Passage présenté:
====

La loi du 5 juillet 2011, dans son esprit comme dans sa lettre, criminalise en quelque sorte la maladie mentale et dénature profondément la psychiatrie, réduite à une fonction de régulation des troubles sociaux, quand elle a, à l’évidence, une mission radicalement différente : aider à la guérison et permettre à tous nos concitoyens de trouver une place dans la société.
À titre d’exemple, alors que la logique juridique veut que les mesures libératoires soient exécutoires, puisqu’il peut, par exemple, s’agir de mettre fin à une mesure privative de liberté décidée de manière arbitraire, la loi de 2011 a introduit un droit d’appel suspensif, à l’initiative du procureur de la République, à l’encontre d’une décision de mainlevée de la mesure privative de liberté prononcée par le juge.
Pourtant, sauf erreur de ma part, l’effet non suspensif des recours est un principe de portée générale, il a un caractère fondamental, en liaison étroite avec la présomption de légalité des actes administratifs dont résulte leur force exécutoire immédiate.
Cette faculté offerte au procureur, qui demeure aujourd’hui encore, faute de réforme d’ampleur, sous l’autorité directe du procureur général, et donc du ministère de la justice, pourrait avoir pour conséquence de priver une personne de sa liberté pendant quatorze jours supplémentaires !t
On est loin, à mon sens, de la volonté exprimée par le juge constitutionnel. Ne s’agit-il pas, en réalité, de considérer les personnes atteintes de troubles mentaux comme potentiellement très dangereuses, en tout cas plus que la moyenne de nos concitoyens, pour que l’on en vienne à maintenir à leur encontre un régime dérogatoire du droit commun, et profondément défavorable ?
Je dois d’ailleurs dire que je fais miens les arguments avancés, à raison, par notre collègue Christiane Demontès, qui, défendant en 2011 un amendement en tout point similaire à celui-là, déclarait : « Nous continuons notre combat contre un texte sécuritaire […] Le mécanisme prévu ici est d’une énormité sans précédent. L’autorité administrative pourrait adresser injonction au Parquet ; voilà qui traduit la méfiance du Gouvernement envers les magistrats et crée un dangereux précédent, manifestement contraire au principe constitutionnel de séparation des pouvoirs et à l’article 64 de la Constitution ».
Pour toutes ces raisons, nous vous invitons à voter cet amendement.

====

Extraits de données:
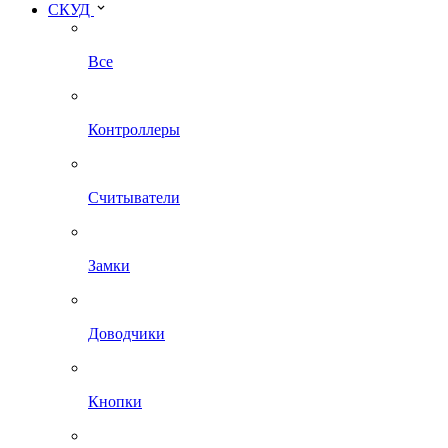
СКУД
Все
Контроллеры
Считыватели
Замки
Доводчики
Кнопки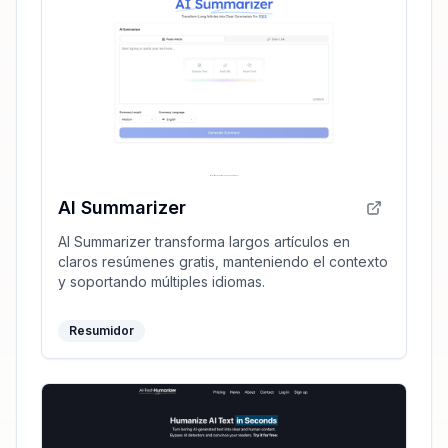
AI Summarizer
AI Summarizer transforma largos artículos en
claros resúmenes gratis, manteniendo el contexto
y soportando múltiples idiomas.
Resumidor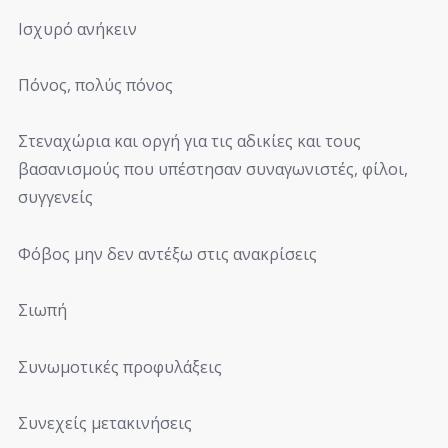
Ισχυρό ανήκειν
Πόνος, πολύς πόνος
Στεναχώρια και οργή για τις αδικίες και τους
βασανισμούς που υπέστησαν συναγωνιστές, φίλοι,
συγγενείς
Φόβος μην δεν αντέξω στις ανακρίσεις
Σιωπή
Συνωμοτικές προφυλάξεις
Συνεχείς μετακινήσεις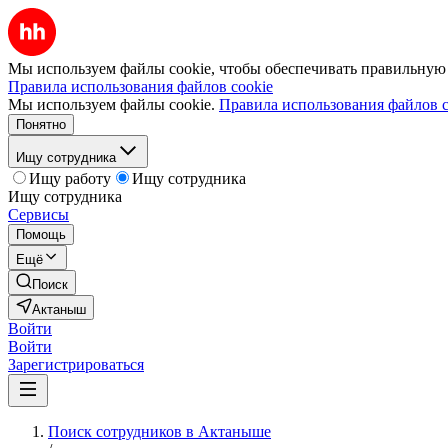
Мы используем файлы cookie, чтобы обеспечивать правильную р
Правила использования файлов cookie
Мы используем файлы cookie.
Правила использования файлов c
Понятно
Ищу сотрудника
Ищу работу
Ищу сотрудника
Ищу сотрудника
Сервисы
Помощь
Ещё
Поиск
Актаныш
Войти
Войти
Зарегистрироваться
Поиск сотрудников в Актаныше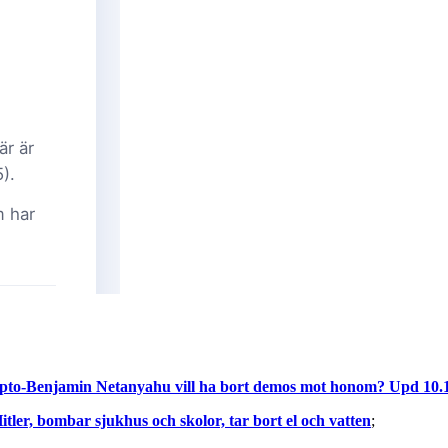
. Repto-Benjamin Netanyahu vill ha bort demos mot honom? Upd 10.
tler, bombar sjukhus och skolor, tar bort el och vatten
;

====

Consignes à suivre:
1. D'après le passage présenté, quelle mission la psychiatrie a-t-elle, à l'évidence ?
2. Recopiez mot pour mot le passage présenté, depuis les mots « Je dois d’ailleurs » jusqu'aux mots « voter cet amendement. » inclus.

Exercices corrigés:
1. Aider à la guérison et permettre à tous nos concitoyens de trouver une place dans la société.

2.
Je dois d’ailleurs dire que je fais miens les arguments avancés, à raison, par notre collègue Christiane Demontès, qui, défendant en 2011 un amendement en tout point similaire à celui-là, déclarait : « Nous continuons notre combat contre un texte sécuritaire […] Le mécanisme prévu ici est d’une énormité sans précédent. L’autorité administrative pourrait adresser injonction au Parquet ; voilà qui traduit la méfiance du Gouvernement envers les magistrats et crée un dangereux précédent, manifestement contraire au principe constitutionnel de séparation des pouvoirs et à l’article 64 de la Constitution ».
Pour toutes ces raisons, nous vous invitons à voter cet amendement.